+++ SELECTED EXTRACT

This thesis introduces PEMS2, an improvement to PEMS (Parallel External
Memory System). PEMS executes Bulk-Synchronous Parallel (BSP) algorithms in an
External Memory (EM) context, enabling computation with very large data sets
which exceed the size of main memory. Many parallel algorithms have been
designed and implemented for Bulk-Synchronous Parallel models of computation.
Such algorithms generally assume that the entire data set is stored in main
memory at once. PEMS overcomes this limitation without requiring any
modification to the algorithm by using disk space as memory for additional
"virtual processors". Previous work has shown this to be a promising approach
which scales well as computational resources (i.e. processors and disks) are
added. However, the technique incurs significant overhead when compared with
purpose-built EM algorithms. PEMS2 introduces refinements to the simulation
process intended to reduce this overhead as well as the amount of disk space
required to run the simulation. New functionality is also introduced, including
asynchronous I/O and support for multi-core processors. Experimental results
show that these changes significantly improve the runtime of the simulation.
PEMS2 narrows the performance gap between simulated BSP algorithms and their
hand-crafted EM counterparts, providing a practical system for using BSP
algorithms with data sets which exceed the size of RAM

++++++
+++ SOURCE EXCERPT

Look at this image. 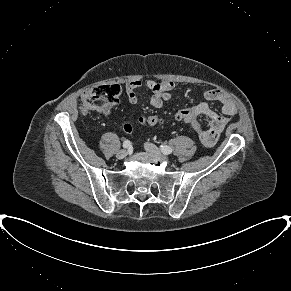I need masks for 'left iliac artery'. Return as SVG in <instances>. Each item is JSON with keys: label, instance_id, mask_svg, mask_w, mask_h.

++++++

> DO THIS
Copy everything in the thesis abstract from "This thesis introduces" down to "models of computation.". The material comes from a source separate from the thesis abstract.

> FULL SOLUTION
This thesis introduces PEMS2, an improvement to PEMS (Parallel External
Memory System). PEMS executes Bulk-Synchronous Parallel (BSP) algorithms in an
External Memory (EM) context, enabling computation with very large data sets
which exceed the size of main memory. Many parallel algorithms have been
designed and implemented for Bulk-Synchronous Parallel models of computation.